360° Image Manipulation from Inferred Geometry
This thesis explores innovative methods for enhancing the manipulation and geometric understanding of 360° images in virtual reality (VR) applications, with a focus on depth estimation, surface normal prediction, and multi-task learning. The research presents a comprehensive approach to improving the manipulation of stereo 360° images, particularly in the context of image composition. A novel method is proposed to seamlessly integrate new visual elements into stereo 360° scenes, thereby enhancing user interaction and immersion in VR environments.
To support such advanced editing applications, a new technique for estimating depth maps from monocular 360° images is introduced. This method leverages both local and global scene information, significantly improving the accuracy of depth predictions. This is particularly crucial for applications that require spatial awareness, such as virtual and augmented reality, where accurate depth perception is key to realistic interaction with the virtual environment.
Furthermore, the thesis introduces a hybrid approach that combines convolutional neural networks (CNNs) and Vision Transformers (ViTs) to improve surface normal estimation. This method takes advantage of CNNs' ability to capture fine-grained details and ViTs' strength in modeling global context, resulting in more precise surface geometry analysis from 360° imagery. This enhanced surface normal estimation plays a vital role in better understanding the spatial structure of the scene.

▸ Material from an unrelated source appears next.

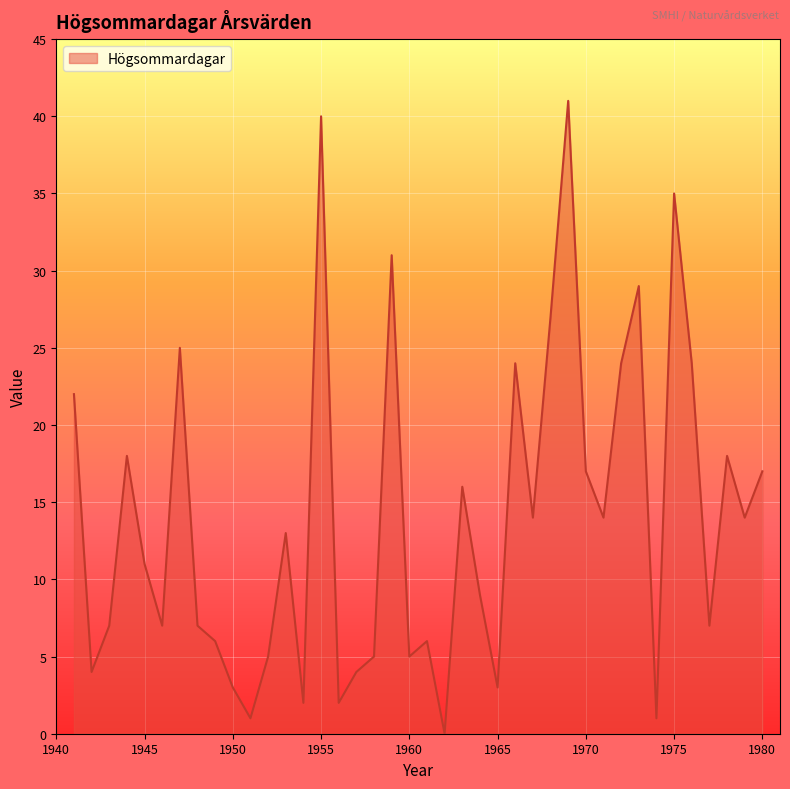

What is the greatest value displayed?

41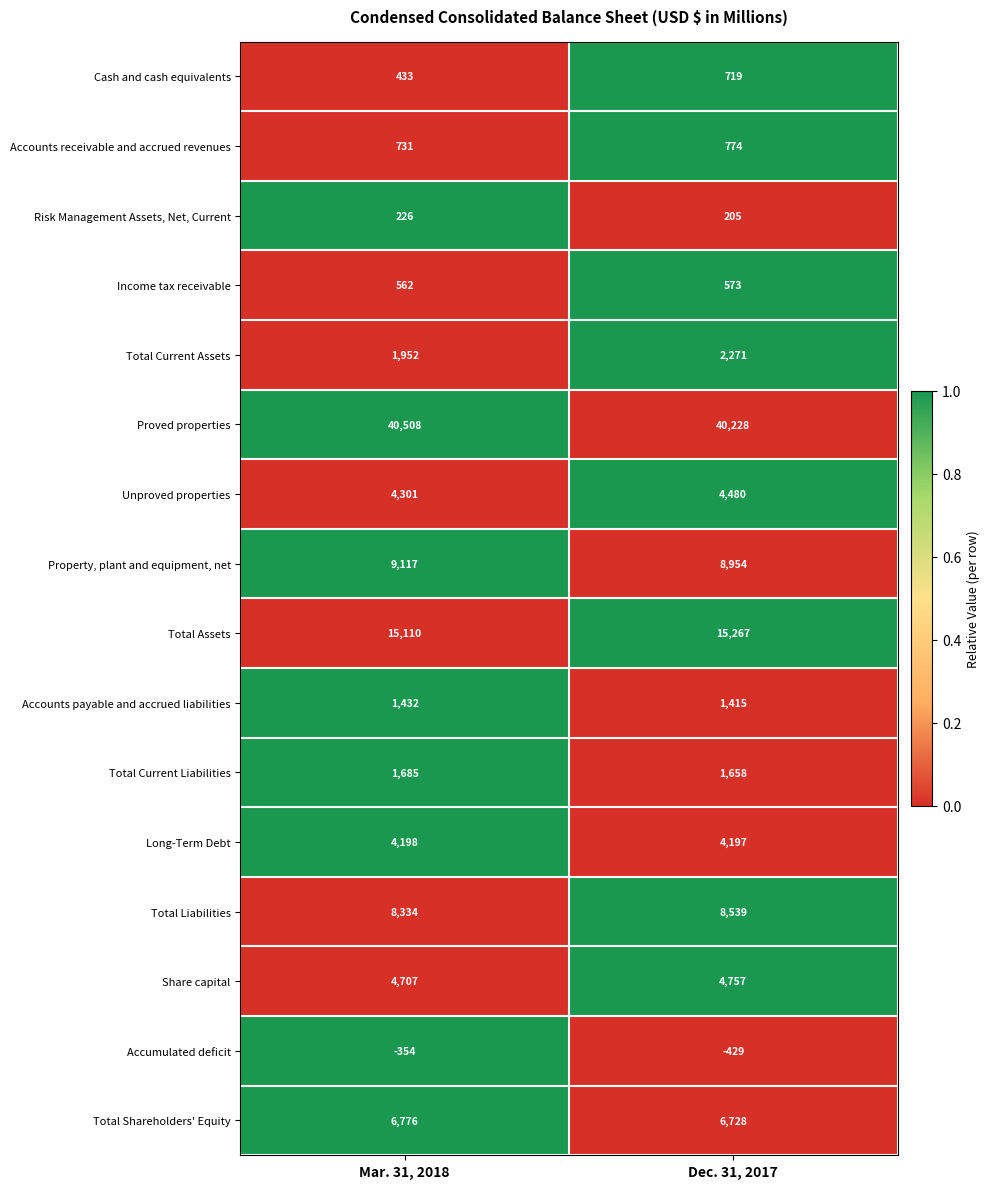

What is the difference between the highest and lowest values at Mar. 31, 2018?

40862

In addition, the research demonstrates the effectiveness of multi-task learning (MTL) for comprehensive scene geometry understanding. By predicting both depth and surface normals simultaneously from monocular 360° images, the proposed MTL framework delivers a more detailed and coherent geometric representation, further contributing to the realism and immersion of VR used scenarios.
Through these contributions, the thesis significantly advances the field of 360° image-based manipulations and scene understanding, offering new tools and methodologies that pave the way for more immersive, interactive, and spatially aware experiences for VR applications.